A fire at a modern residence can involve more than 800 chemicals, and they can be absorbed through the skin, he said.

Bill Ireland, fire chief of the Kennebecasis Valley Fire Department, introduces the detox unit. (Brian Chisholm/CBC)

Despite best efforts over the years, the department has not been immune to toxins, Ireland said. Members have been diagnosed with what are recognized as occupation-specific injuries, such as certain types of cancer, Ireland said. 

Capt. John Codling, vice-president of Local 3591 of the International Association of Fire Fighters, said he's counted 10 firrefighters who have developed cancer during his 29 years as a firefighter, and some of them died.

"It was kind of a badge of honour," said Codling, who has been with the Kennebecasis department for 20 years. "The dirtier your gear was, you were the harder-working firefighter.

"We carried around all those toxins and carcinogens and debris on our gear afterwards, not realizing the potential effects it can have on us."   

A new detox box at the Kennebecasis department helps firefighters get rid of some of the chemicals they bring back from fire scenes. (CBC News)

These days, he said, fire departments are taking more care to maintain a healthy workforce.

"The dirty gear is not cool anymore," he said. "Looking after yourselves, looking after the people you're sworn to protect is an important part of what we do."

It's a different sweat, it doesn't run off you.- Jim LeBlanc, Kennebecasis fire captain

The detox unit cost about $10,000, which included the manufacturing, shipping and infrastructure modification. The money came from the municipality to support the department's wellness program.
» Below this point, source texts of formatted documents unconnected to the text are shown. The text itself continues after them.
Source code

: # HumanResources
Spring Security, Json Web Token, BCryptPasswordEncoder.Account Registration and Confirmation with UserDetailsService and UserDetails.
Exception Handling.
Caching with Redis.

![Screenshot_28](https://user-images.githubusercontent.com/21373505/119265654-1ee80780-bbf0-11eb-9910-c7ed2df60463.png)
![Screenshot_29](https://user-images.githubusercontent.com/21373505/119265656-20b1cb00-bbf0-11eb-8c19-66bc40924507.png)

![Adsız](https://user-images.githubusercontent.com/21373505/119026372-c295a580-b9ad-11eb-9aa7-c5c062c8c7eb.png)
"Cycling is a form of exercise, but it's not a rigorous form of exercise that's intended to wear them out," Ireland said. "It's there to help increase the volume of perspiration ... and help them recover from the incident more quickly."

Capt. Jim LeBlanc said he thinks the unit will benefit all firefighters.

"It's a different sweat, it doesn't run off you," LeBlanc said. "It just kind of makes beads where your pores open up in your skin."

The department expects to see more structures of this type in coming years.

"It looks like it's going to be the trend in preventing firefighter cancers," LeBlanc said.